What an Apparatus is Not: On the Archeology of the Norm in Foucault, Canguilhem, and Goldstein

May 29th, 2015

  • Pasquinelli, Matteo (2015). “What an Apparatus is Not: On the Archeology of the Norm in Foucault, Canguilhem, and Goldstein”. Parrhesia 22,  79-89. +PDF
  • Italian translation: “Che cosa (non) è un dispositivo: Sull’archeologia della norma in Canguilhem, Foucault e Agamben”. In: D. Gentili and E. Stimilli (eds) Differenze Italiane: Politica e filosofia, mappe e sconfinamenti. Roma: Derive Approdi, 2015. +PDF
  • German translation: “Was ein Dispositiv nicht ist: Archäologie der Norm bei Foucault, Canguilhem und Goldstein”. In:  G. Siegmund et al. (eds) Theater als Dispositiv.
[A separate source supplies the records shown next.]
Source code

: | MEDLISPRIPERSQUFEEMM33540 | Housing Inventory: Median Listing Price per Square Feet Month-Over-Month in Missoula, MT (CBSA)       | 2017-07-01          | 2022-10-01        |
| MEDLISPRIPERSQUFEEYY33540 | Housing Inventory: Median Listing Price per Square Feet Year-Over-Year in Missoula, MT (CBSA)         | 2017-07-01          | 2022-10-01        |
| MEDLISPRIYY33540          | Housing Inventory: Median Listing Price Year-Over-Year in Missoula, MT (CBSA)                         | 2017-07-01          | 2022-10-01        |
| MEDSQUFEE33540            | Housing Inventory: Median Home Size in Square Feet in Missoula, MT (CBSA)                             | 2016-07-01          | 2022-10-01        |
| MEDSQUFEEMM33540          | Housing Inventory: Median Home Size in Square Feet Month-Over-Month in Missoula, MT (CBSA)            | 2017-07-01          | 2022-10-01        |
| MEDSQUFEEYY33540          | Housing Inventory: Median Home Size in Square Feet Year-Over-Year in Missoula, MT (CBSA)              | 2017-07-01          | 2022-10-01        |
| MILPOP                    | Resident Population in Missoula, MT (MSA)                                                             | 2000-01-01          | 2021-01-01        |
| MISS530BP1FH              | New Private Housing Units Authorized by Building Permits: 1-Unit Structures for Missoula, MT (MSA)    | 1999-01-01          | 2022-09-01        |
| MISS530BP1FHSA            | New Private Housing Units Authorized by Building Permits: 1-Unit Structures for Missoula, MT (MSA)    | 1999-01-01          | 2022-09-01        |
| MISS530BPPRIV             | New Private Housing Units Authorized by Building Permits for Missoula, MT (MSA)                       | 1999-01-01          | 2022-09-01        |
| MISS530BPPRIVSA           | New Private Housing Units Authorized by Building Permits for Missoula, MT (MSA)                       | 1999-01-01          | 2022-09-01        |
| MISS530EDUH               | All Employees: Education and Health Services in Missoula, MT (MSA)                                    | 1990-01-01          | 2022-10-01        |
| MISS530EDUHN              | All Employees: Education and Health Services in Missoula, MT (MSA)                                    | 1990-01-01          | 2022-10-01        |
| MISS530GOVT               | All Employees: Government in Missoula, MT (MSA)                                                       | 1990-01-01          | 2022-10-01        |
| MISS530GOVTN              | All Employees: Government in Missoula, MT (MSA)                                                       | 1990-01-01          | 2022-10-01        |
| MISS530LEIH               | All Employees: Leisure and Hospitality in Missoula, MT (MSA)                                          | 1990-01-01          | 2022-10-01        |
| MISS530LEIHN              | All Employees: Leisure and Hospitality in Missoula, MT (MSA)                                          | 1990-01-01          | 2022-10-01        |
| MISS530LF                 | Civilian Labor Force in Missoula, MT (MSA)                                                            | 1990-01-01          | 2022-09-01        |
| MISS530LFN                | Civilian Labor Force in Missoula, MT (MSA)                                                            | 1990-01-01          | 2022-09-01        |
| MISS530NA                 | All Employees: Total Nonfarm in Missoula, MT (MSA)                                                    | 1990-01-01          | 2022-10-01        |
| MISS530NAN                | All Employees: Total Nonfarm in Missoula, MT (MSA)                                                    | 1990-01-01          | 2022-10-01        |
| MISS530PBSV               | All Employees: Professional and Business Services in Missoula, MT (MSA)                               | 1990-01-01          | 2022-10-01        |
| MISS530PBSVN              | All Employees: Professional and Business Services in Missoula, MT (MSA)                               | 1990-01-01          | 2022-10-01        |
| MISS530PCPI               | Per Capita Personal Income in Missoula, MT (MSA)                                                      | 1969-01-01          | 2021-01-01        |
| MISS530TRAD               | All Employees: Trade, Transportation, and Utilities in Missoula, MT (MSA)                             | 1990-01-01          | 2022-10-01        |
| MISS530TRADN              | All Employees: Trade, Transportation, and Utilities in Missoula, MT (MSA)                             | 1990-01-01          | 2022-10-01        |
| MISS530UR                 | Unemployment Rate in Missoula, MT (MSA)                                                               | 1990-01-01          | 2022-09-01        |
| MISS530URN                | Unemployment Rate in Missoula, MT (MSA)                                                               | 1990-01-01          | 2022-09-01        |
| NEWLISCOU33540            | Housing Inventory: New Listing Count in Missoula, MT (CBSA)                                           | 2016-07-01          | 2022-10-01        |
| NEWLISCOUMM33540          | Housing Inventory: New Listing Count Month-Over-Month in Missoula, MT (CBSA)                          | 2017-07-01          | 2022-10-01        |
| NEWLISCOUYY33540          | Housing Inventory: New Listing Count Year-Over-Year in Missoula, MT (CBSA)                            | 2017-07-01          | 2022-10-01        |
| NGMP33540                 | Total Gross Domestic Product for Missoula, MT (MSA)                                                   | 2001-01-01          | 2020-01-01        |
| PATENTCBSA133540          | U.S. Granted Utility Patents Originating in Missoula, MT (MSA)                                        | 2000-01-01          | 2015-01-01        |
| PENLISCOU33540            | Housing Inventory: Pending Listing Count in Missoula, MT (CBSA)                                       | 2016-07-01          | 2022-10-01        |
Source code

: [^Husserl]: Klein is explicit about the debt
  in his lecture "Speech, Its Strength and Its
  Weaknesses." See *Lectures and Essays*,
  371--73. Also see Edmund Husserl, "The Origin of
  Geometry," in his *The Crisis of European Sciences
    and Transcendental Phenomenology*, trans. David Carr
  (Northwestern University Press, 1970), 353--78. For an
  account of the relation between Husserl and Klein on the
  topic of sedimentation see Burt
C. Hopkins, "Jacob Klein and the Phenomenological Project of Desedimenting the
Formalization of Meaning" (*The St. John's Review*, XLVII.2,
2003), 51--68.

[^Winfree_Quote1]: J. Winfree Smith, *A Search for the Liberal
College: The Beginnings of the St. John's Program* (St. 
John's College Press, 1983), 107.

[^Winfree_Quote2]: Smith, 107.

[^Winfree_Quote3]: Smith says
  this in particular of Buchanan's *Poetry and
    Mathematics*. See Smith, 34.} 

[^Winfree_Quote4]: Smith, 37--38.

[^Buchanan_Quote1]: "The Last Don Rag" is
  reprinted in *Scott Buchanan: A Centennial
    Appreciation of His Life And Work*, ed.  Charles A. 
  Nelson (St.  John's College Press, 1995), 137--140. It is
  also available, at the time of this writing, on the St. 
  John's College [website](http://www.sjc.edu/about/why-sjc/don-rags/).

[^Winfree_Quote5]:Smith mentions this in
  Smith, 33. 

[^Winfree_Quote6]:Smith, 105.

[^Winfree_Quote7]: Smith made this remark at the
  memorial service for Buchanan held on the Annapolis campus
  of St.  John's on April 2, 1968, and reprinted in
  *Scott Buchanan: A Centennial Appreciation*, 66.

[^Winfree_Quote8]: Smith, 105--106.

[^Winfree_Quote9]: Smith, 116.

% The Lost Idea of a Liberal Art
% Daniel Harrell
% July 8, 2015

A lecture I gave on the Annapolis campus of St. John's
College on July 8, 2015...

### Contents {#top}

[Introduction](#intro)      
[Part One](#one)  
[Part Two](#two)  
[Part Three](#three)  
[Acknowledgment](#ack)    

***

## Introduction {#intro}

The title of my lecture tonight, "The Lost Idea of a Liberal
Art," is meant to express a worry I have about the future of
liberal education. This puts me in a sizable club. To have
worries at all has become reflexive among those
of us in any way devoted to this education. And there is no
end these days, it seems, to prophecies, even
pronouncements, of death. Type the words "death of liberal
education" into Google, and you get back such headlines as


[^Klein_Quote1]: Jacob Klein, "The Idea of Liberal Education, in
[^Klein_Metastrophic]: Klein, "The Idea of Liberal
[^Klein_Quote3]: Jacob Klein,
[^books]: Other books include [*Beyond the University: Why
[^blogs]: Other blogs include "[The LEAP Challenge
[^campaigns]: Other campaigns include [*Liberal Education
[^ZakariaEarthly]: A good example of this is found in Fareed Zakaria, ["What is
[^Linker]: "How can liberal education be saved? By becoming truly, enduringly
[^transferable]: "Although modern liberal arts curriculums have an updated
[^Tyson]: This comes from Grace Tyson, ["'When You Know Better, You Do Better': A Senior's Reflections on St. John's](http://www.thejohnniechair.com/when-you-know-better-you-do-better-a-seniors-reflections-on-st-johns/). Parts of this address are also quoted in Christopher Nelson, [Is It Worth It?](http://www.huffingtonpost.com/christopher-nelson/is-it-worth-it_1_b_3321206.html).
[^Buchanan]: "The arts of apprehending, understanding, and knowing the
Frankfurt a.M.: Peter Lang, 2016. +PDF

 

Abstract. This essay clarifies the genealogy of the term and concept of dispositif in Foucault against a recent interpretation introduced by Agamben, one which via Hegel reduces the biopolitical dispositif to the idea of the theological dispositio, i.e. the Divine Plan according to early Christianity. On the contrary, this essay argues that Foucault was influenced by his master Canguilhem’s notion of socio-organic normativity, when in 1975 he introduced the idea of the dispositif of biopower as a normative project. The dispositif is then traced back, theoretically and philologically, to the definition of social normativity that Foucault takes from Canguilhem’s The Normal and the Pathological (1966) and to the use of the term dispositif by Canguilhem himself in the essay “Machine and Organism” (1952). Both these lineages proceed from the notion of organic normativity that Canguilhem adopts from the German-Jewish neurologist Kurt Goldstein, that is from a tradition of Lebensphilosophie that appears to be incompatible with Agamben’s theological thesis. However, the essay “Machine and Organism” also reveals that a critique of the theological dispositif was certainly not absent when this term was first discussed by Canguilhem in relation to the gears of power. In conclusion, the genealogy of normativity behind the notion of dispositif points once again to an under-recognized issue in the current theorizations of subjectivity, namely the normative autonomy of the subject and its constituent abnormality.